На последнем необходимо остановиться особо. О том, как в последнее десятилетие шла не всеми поначалу замеченная, но с каждым годом нараставшая реставрация авторитарного строя, сказано уже немало. В конце 2008 года дело дошло до Конституции. В президентском Послании Федеральному собранию были обрисованы контуры политической реформы. Предусмотрены некоторые изменения избирательного законодательства и закона о партиях, несколько ослабляющие давление государства, но не колеблющие основы «управляемой демократии». Но главным в этом пакете было продление срока конституционных полномочий президента в полтора раза. Тем самым ослабляется (растягивается во времени) воздействие института выборов (как бы он сейчас ни был деформирован), посредством которого избиратели могут подтверждать доверие президенту или отказывать в нем. Сопоставим: первая поправка, внесенная в американскую Конституцию через 14 лет после ее принятия, закрепляла институты гражданского общества: свободу слова, печати, собраний, религиозные свободы. Первая поправка, появившаяся в нашей Конституции через такой же срок, усиливает перевес власти президента, и без того наделенного колоссальными полномочиями.

С точки зрения одних, политические мутации обеспечивают продвижение по российскому «особому пути» модернизации, а по мнению других, вытесненных в информационное гетто, – как раз ее блокируют. Диалога не получалось, ибо власть имущие своих оппонентов слушать не желали, а от общества их старались отгородить разными средствами, включая дубинки ОМОНа. В лучшем случае некоторых из них привлекали в качестве экспертов при обсуждении за закрытыми дверями специальных вопросов (с довольно низкой, как правило, отдачей от таких контактов).


Тормоз для развития страны: малый и средний бизнес всегда под давлением.═

Фото Бориса Бабанова (НГ-фото)

Сигналы сверху

В этом контексте представляет интерес ряд демонстративных акций, предпринятых президентом в начале второго года его правления. В их числе интервью, данное редактору оппозиционной «Новой газеты», и приезд в ИНСОР – институт, попечительский совет которого возглавляет сам президент и который, неукоснительно соблюдая принятые правила игры, претендует на самостоятельную позицию. Незадолго до визита президента он опубликовал доклад (Демократия: развитие российской модели. – М., 2008), который в отличие от поделок прокремлевских агитпроповских структур содержал немало здравых суждений и вывод: «На нынешнем этапе политического развития России либерализация общественной жизни и укрепление институциональных основ демократии становится инструментальной задачей». Особое же внимание привлекла встреча с членами состоящего при президенте Совета по содействию развития институтов гражданского общества и правам человека, в состав которого перед тем были введены люди с безупречной гражданской репутацией. Стенограмма состоявшейся беседы была сразу же размещена в интернете на президентском сайте, что сделало ее явлением публичным.

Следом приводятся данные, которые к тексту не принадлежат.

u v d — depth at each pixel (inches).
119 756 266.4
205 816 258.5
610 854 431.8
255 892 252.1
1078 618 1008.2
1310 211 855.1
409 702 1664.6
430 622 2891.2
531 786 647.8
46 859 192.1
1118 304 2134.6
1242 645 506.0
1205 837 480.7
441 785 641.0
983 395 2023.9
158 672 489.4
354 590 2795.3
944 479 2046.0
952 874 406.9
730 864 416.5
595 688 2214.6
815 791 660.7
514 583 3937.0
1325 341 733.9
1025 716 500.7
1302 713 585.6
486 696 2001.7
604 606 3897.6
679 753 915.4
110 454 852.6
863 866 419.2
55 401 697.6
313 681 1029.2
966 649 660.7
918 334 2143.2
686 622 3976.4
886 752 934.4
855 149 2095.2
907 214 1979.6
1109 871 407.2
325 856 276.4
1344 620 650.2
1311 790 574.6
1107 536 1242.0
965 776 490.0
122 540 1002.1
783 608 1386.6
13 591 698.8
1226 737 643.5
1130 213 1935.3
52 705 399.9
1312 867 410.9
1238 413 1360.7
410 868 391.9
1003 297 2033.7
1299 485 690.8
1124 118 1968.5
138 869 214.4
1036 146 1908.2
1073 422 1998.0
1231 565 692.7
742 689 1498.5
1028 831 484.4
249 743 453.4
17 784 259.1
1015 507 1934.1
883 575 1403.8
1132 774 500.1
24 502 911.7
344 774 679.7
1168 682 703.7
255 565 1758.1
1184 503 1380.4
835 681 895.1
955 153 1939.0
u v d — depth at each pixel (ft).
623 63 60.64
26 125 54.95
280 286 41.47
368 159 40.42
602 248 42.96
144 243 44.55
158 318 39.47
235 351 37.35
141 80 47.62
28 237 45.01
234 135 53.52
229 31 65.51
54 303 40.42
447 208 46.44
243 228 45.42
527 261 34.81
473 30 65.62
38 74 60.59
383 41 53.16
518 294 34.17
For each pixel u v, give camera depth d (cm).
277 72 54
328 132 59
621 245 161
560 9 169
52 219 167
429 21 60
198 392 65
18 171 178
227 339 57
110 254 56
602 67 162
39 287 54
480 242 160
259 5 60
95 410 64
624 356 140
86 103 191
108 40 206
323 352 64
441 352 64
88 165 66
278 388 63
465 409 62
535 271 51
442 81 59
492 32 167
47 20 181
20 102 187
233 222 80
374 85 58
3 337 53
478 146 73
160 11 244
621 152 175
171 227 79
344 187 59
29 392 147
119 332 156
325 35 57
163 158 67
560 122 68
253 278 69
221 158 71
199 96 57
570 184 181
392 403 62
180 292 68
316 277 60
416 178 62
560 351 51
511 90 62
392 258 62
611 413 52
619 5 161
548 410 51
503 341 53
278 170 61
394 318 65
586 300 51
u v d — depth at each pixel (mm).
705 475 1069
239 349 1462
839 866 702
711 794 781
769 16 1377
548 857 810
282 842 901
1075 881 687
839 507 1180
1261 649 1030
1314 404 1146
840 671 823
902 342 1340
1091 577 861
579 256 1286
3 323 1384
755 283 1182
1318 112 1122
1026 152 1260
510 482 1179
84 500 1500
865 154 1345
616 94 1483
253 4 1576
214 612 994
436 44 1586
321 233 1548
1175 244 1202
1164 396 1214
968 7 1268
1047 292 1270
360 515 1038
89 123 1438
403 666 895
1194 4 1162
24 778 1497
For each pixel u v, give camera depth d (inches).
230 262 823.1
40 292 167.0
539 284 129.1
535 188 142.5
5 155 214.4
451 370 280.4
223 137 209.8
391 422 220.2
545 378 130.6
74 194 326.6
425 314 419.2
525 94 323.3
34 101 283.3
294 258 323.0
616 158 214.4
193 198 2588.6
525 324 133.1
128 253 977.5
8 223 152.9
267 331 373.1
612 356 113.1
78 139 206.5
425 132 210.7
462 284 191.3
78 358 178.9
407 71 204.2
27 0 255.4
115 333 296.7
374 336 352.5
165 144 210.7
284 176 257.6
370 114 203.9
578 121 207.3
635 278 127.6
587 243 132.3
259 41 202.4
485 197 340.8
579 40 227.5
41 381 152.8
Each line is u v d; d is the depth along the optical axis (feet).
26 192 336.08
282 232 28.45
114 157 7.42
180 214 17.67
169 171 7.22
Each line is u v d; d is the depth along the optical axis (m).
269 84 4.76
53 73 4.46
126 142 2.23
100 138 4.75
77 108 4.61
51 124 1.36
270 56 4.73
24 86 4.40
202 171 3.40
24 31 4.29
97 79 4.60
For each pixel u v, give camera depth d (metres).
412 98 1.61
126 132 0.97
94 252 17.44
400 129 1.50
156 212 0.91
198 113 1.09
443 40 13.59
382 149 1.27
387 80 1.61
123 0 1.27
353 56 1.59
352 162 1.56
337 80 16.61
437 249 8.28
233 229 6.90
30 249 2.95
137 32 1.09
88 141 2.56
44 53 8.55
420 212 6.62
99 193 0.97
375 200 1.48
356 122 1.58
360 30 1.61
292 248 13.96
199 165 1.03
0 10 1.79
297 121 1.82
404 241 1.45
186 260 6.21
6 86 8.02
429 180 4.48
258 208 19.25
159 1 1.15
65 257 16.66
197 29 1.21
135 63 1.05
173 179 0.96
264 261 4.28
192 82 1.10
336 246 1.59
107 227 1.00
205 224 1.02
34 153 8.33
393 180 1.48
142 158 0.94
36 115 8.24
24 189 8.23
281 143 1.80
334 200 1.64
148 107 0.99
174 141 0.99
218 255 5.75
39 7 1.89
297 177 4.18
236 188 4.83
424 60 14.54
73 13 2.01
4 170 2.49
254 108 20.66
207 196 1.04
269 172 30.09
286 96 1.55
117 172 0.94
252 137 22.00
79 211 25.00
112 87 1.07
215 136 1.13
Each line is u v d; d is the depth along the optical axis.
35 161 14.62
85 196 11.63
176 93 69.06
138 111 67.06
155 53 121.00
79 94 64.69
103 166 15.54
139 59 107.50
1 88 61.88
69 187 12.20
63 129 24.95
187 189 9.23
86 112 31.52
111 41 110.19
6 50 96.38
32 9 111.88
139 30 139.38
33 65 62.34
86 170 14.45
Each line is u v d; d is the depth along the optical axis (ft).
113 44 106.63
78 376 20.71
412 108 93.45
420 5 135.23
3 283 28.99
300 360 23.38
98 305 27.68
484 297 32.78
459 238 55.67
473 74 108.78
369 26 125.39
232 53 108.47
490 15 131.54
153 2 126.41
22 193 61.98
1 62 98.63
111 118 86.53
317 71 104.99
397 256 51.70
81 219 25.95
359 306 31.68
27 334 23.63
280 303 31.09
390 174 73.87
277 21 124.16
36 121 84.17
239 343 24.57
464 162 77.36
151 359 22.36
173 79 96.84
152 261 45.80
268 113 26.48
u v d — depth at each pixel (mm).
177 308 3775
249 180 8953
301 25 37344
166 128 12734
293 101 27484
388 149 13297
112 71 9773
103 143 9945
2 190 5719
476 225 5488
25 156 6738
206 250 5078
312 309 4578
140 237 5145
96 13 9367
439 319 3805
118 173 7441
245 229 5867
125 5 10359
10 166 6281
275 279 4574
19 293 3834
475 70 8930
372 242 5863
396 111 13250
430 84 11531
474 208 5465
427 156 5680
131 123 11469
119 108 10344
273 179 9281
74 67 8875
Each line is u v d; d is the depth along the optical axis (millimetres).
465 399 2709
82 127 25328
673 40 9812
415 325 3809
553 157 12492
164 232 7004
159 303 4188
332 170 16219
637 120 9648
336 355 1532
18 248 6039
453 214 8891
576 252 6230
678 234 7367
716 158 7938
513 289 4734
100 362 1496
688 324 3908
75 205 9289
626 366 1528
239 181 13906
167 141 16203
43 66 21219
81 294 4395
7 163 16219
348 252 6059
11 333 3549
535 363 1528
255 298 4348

В ходе разговора перед президентом были поставлены проблемы, решение которых необходимо для модернизации страны. Предложения известных правозащитников, обладающих незаемным авторитетом, были высказаны хотя и корректно, но вполне откровенно, с минимумом дипломатических умолчаний и эвфемизмов, примерно в такой же тональности, в какой сторонники демократических преобразований ведут разговор между собой. Были приведены примеры беззаконий и безобразий разного рода, на обсуждение которых в контролируемых государством СМИ наложено табу. Но речь шла не просто об «отдельных недостатках». Были названы главные деформации государственной системы, утвердившейся после 2000-го и особенно 2004 года, когда, собственно, и изменился вектор политического развития страны.

Разгул коррупции, в которую вовлечены также и высшие должностные лица. Правовой нигилизм. «Презумпция виновности», с которой государство подходит к общественным институтам. Правоохранительные органы, не столько защищающие граждан, сколько представляющие угрозу для их безопасности и жизни. Элита, которая не выполняет своей роли и отгорожена от общества... И многое другое – я насчитал 48 позиций, эпизодов, персональных вопросов, по которым правозащитники предъявили счет государству.

Содержательная критика прозвучала, и программа неотложных преобразований представлена. Власть в лице президента проявила способность выслушивать публично произнесенные речи, от каких она отвыкла, и пообещала сотрудничать с независимыми общественными организациями, хотя и неясно, в каком виде и в каких пределах. Обещано было также провести некоторую коррекцию законодательства (в частности, откровенно антидемократического закона об НКО). Встреча с правозащитниками, благожелательные по тональности комментарии президента, а главное – вынесение на публику концентрированного выражения позиции, столь отличной от примитива, который льется с экранов ТВ, и идущей вразрез с основными направлениями государственной политики, – явление в общем политическом контексте заметное.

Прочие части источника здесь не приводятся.